• **WRITTEN PROBLEM**:
According to the passage on the history of the UTS Union, on what date did UTS Union Ltd come into being?

— Begin DOCUMENT TEXT —

In 2002, the Board agreed in principle with the University that the Union should incorporate. After consideration of legal advice, the Board’s preferred model was for the Union to become a company limited by guarantee. Work on the incorporation proceeded throughout 2003 and UTS Union Ltd came into being on 1 January 2004. The University is the only shareholder and member of the company, although provision was made in the Constitution to permit students and staff to stand for election to the Board. Under changes to the Constitution introduced in December 2008, the Staff Directors are now appointed by the University Council from among the staff of the University. The President and Vice-President are elected annually by the Board from among the Student Directors, and the positions of Chair and Treasurer are appointed by the University. With the abolition of student and staff membership of the Union, membership fees were replaced with annual grants from the University, sourced from general service fees paid by all students. This arrangement continued until the end of 2006 when voluntary student unionism (VSU) legislation took effect.
The Union has had only four Chief Executive Officers in its 40-year history: Mr R J Eustace, Secretary-Manager from 1973-1976, Mr Michael Georgeson, Secretary-Manager from 1977-2004, Mr Tom O’Sullivan, who held the position of CEO from July 2004 until his untimely passing in November 2011, and Ms Elizabeth Brett, who was appointed CEO in March 2012. Mr Michael Georgeson, who held the position for 27 years before his retirement, oversaw a massive expansion of the Union’s services and facilities originally within NSWIT and then at UTS. Towards the end of his time as Secretary-Manager, Mr Georgeson coordinated the many detailed processes accompanying the incorporation of the Union. After his retirement, he was recognised for his outstanding contribution to the Union’s growth and success when he was presented with the Union Mug at the 2004 Annual Dinner.

— End DOCUMENT TEXT —
— Begin STORED DATA —

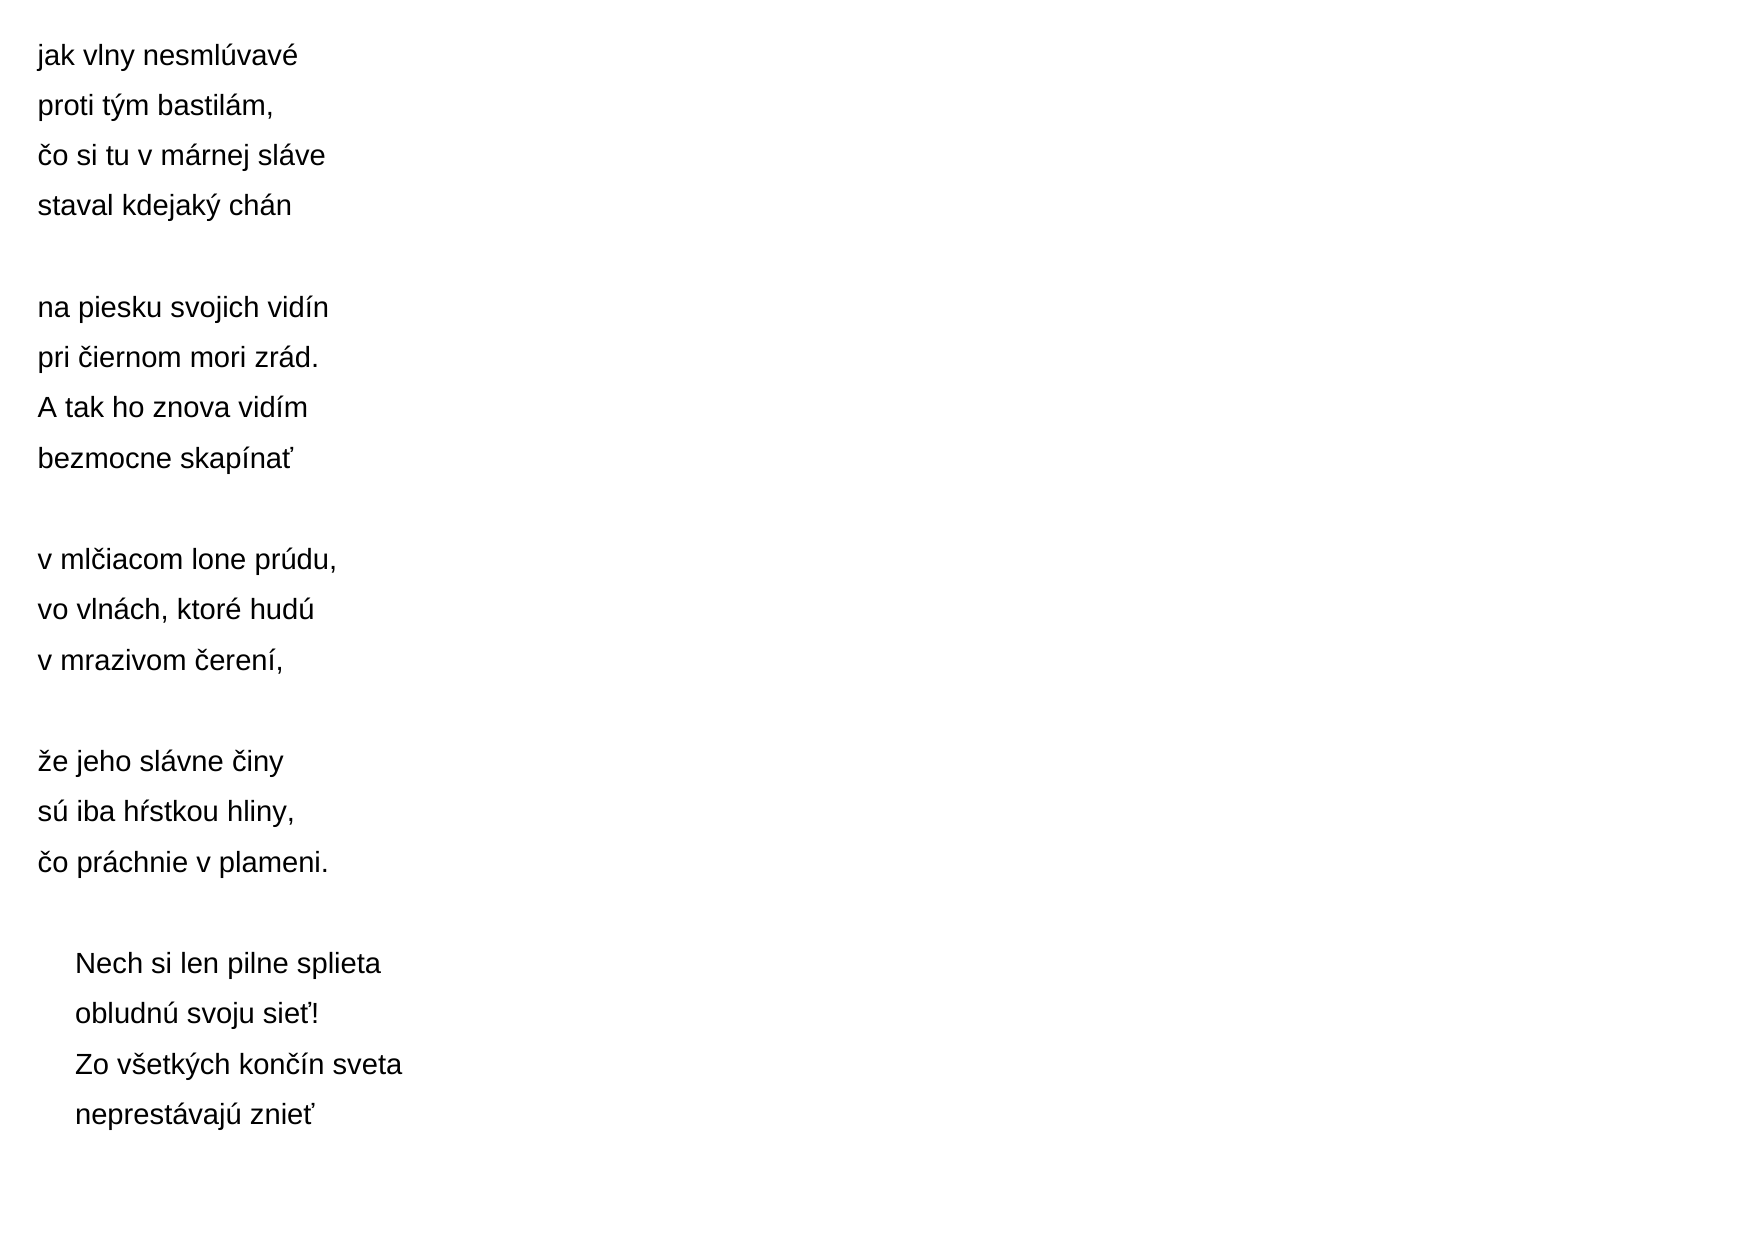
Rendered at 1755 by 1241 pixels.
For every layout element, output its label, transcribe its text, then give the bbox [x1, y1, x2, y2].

— End STORED DATA —

• **WORKED SOLUTION**:
1 January 2004